Кристина обладала чертовской интуицией, и меня она знала лучше некуда. В тот день ей стало страшно, и она была права, хотя поначалу я собиралась произвести самый простой эксперимент. А Кристина, несмотря на все свои страхи, никогда и ни в чем не могла мне отказать. Она бы и в окно бросилась, если бы я ее попросила. Она бы обругала родителей, растоптала свою пластинку, оторвала крылья отцовским бабочкам, если бы знала, что только это может меня порадовать. Она не засыпала, не сказав мне: 'Мимиль, я тебя люблю'. Ей казалось, что она говорит шепотом, но она кричала на всю квартиру. Я говорила: 'Тише…' И она так же оглушительно, не пытаясь умерить свой громкий голос, соглашалась: 'Хорошо'. Назавтра все повторялось снова. Почему я ей никогда не отвечала? Кристине вовсе не нужно было признаваться мне каждый вечер в любви, она хотела один-единственный раз услышать, что я ее люблю. Один только раз. И она бы перестала кричать на весь дом.
— Мы куда идем?
— В город.
— Скажи, что ты написала?
Мы шли по улице Миним, по узкому разбитому тротуару в тени платанов, их едва не задевали проезжающие машины, заставляя плясать в воздухе бумажки и пыль. Я показала Кристине первое слово и попросила, чтобы она прочитала его сама, подсказав ей:
— Первая буква 'у', Кристина! 'У' из 'умо.
'У' из 'умо'… умо… умо… Постарайся, Кристина, ты же знаешь эту песню наизусть.
— Знаю эту песню наизусть?
— Наизусть!
Кристина задумалась с мучительным напряжением, боясь меня разочаровать, а потом с мольбой посмотрела на меня, прося помощи.
— Ну, подумай немножко, какую песню ты поешь? Ну? Давай, не бойся, сообрази, Кристина! Скажи, какую песню ты поешь?
— Я пою… я пою… 'Умоляю'?
— Да!
Кристина радостно расхохоталась, вместо лица у нее был теперь только радостно хохочущий рот. Но когда я сказала: 'Видишь, я написала: 'Убедительная просьба доставить, если она потеряется, в квартал Петит-Шартрез, дом Б, в Экс-ан-Провансе', Кристина перестала смеяться. Она так напряженно смотрела на меня, что ее маленькие глазки за толстыми стеклами очков сделались еще меньше.

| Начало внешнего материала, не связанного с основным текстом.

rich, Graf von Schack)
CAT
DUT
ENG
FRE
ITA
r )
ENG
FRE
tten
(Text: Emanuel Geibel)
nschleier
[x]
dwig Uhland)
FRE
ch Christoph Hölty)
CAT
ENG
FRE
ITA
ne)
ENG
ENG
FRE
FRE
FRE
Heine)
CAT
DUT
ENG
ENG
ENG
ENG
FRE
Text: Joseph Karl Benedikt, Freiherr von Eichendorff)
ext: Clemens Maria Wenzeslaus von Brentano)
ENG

— У меня болит живот. Мне надо в туалет.
— Нет, Кристина.
— Надо.
— А я говорю, не надо. Послушай, Кристина, неужели ты не хочешь испытать на себе то, что прожил только один Майк Брант?
— У меня болит живот.
— Кристина, ты же знаешь, что когда Майк Брант был маленьким, он не говорил.